__GIVEN DATA__:
——
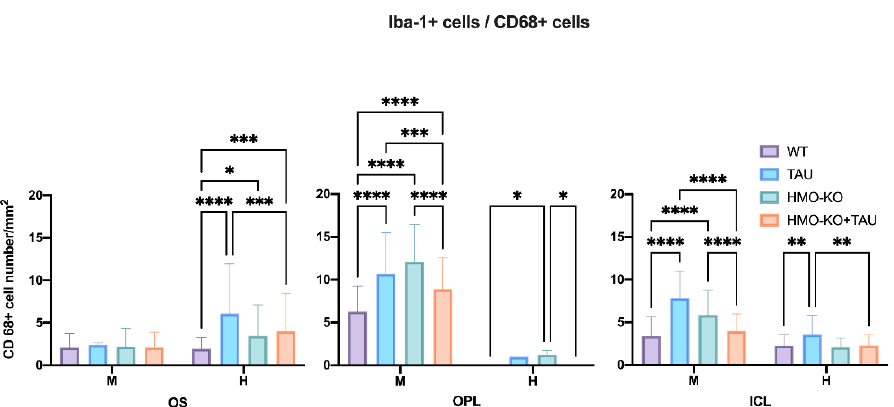
Figure 7. Number of Iba-1+/CD68+ microglial cells per retinal area of 0.1502 mm 2 in the different retinal layers in each of the study groups, expressed as mean value ( ± DS). Two-way ANOVA; H: high phagocytic capacity; M: mean phagocytic capacity; * p < 0.05, ** p < 0.01, *** p < 0.001, **** p < 0.0001. Number of retinas used in the experiment: WT n = 6, HMO-KO n = 6, TAU n = 6, and HMO-KO+TAU n = 6.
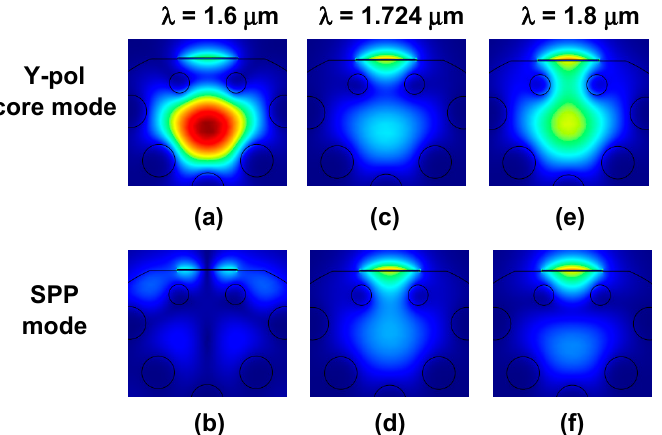
Figure 3. Light field distributions in the cross section of the MPF–SPR sensor for different wavelengths ( a – f ). The RI of the analyte is n a = 1.38.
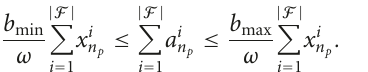
, x n , and y n p p p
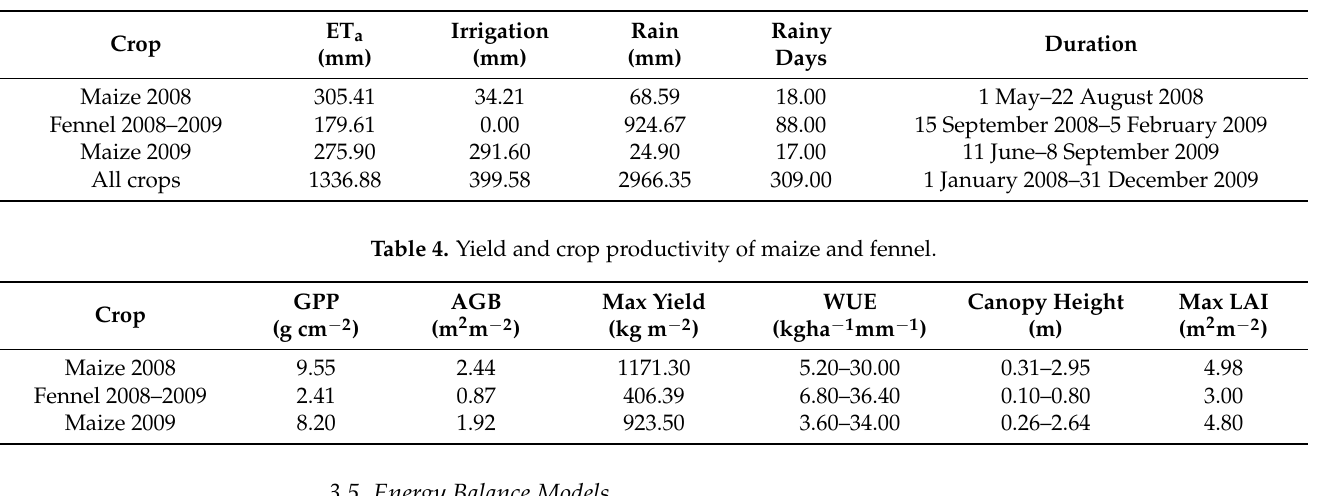
Table 3. Sum of rain, irrigation and ET a for the period 2008–2009.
——
__TASK ITEM__: With the pictures removed, copy the data above word for word.

__ANSWER BELOW__:
Figure 7. Number of Iba-1+/CD68+ microglial cells per retinal area of 0.1502 mm 2 in the different retinal layers in each of the study groups, expressed as mean value ( ± DS). Two-way ANOVA; H: high phagocytic capacity; M: mean phagocytic capacity; * p < 0.05, ** p < 0.01, *** p < 0.001, **** p < 0.0001. Number of retinas used in the experiment: WT n = 6, HMO-KO n = 6, TAU n = 6, and HMO-KO+TAU n = 6.
Figure 3. Light field distributions in the cross section of the MPF–SPR sensor for different wavelengths ( a – f ). The RI of the analyte is n a = 1.38.
, x n , and y n p p p
Table 3. Sum of rain, irrigation and ET a for the period 2008–2009.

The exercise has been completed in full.